Also, I am excessively long winded.
This weekend was one of those marathon never sit, never stop, never quit kind of weekends. Friday night I worked late, met G and Big C for dinner, went home and stripped my bed sheets at 11 pm and completely remade the bed. What kind of crazy people keep a six year old out until 11 pm, anyway! Yeah, and also, Big C is six! Six! It’s unbelievable. Behind us at the restaurant there was a fussy newborn. New newborn. Seriously, it (didn’t trust myself to look directly at the baby, and thus gender was not determined) still had the less than a month old feeble newborn fussy cry. The cry I’ve been waiting 7 years to hear. It’s so hard. When I’m prepped to see babies I do OK. When I know it’s coming I’m fine. It’s when I don’t expect it. When it’s not part of the norm for that situation, or when I have to focus on something else that it really throws me off. I’m like Edward from Twilight. When I’m prepared and/or love the baby enough I can handle it. Otherwise it takes constant self control to not burst out in tears railing about the lack of fairness in the world. OK, so not exactly like Edward. How sad is it that I relate more to a fantasy character in that book than the “every girl” character that girls/women are supposed to relate to?
Right so, Friday was go-go-go. With a pinch of pain. Saturday was go-go-go with constant reminders. We went to a local festival. A festival of which the focus is pork. As I’ve made very clear, pork is really the only meat that I like. I can tolerate others, but I’d take a BLT over a porterhouse any day of the week. The highlight of this festival for G is the smorgasbord. As in all the pork you can eat for $13. $9 for children. The highlight for me is the craft show. I do a lot of Christmas shopping there. This year, the craft barn (it’s a rural festival) was PACKED wall to f’ing wall with strollers, babies, baby related goods, and round bellied pregnant women.
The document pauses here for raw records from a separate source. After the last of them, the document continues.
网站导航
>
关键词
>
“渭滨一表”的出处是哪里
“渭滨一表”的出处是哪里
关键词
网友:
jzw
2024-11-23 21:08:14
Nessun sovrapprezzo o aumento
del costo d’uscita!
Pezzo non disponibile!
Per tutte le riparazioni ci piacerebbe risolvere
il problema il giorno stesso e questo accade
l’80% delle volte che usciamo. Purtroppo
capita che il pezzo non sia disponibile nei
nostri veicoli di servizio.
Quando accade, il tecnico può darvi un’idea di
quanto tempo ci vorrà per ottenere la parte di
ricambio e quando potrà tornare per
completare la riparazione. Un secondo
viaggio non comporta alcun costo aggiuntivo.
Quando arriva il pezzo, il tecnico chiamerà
To me they all looked 28 weeks pregnant (if you’re counting along, you’ll know that’s where I should be with my Bean). I knew they were going to be there. I know it’s no different from last year. But last year, my BB wasn’t dead. Last year I had hope. Last year I was new to the RE scene and just knew I was going to be pregnant by Christmas. Gag me, right? I held my strength, though, and still managed to get a lot of shopping done. Then, I went home and cleaned my house. I dusted places that haven’t been dusted in two months. I don’t know what got into me.
By Sunday, I had to be so beat that I stayed in bed all day right? I mean, after spending 8 hours surrounded by pork and spit shining my house and everything the day before. Surely, I slept in? Yeah, no. No, I was up and ready to go to the Ohio Renaissance Festival early on Sunday. We stayed there from noon (yeah, G wasn’t so bright and early) until closing then I went to the grocery. So busy again. The Renn Fest was a lot more fun than I expected, too.
What is my point, other than delivering a boring play by play of my weekend? I was constantly on the go this weekend. But that voice in the back of my head didn’t shut up once. You know that voice. That what about adoption? Is there a chance IVF would work better than TIC or IUI? Once the house sells we’ll have XYZ money, maybe we could this or that? I wonder if any of such and so’s teenage friends are knocked up and are open to adoption?
Blah, blah, blah. Broken fucking record that never ever stops. No matter how busy, no matter how otherwise happy, no matter what it keeps going.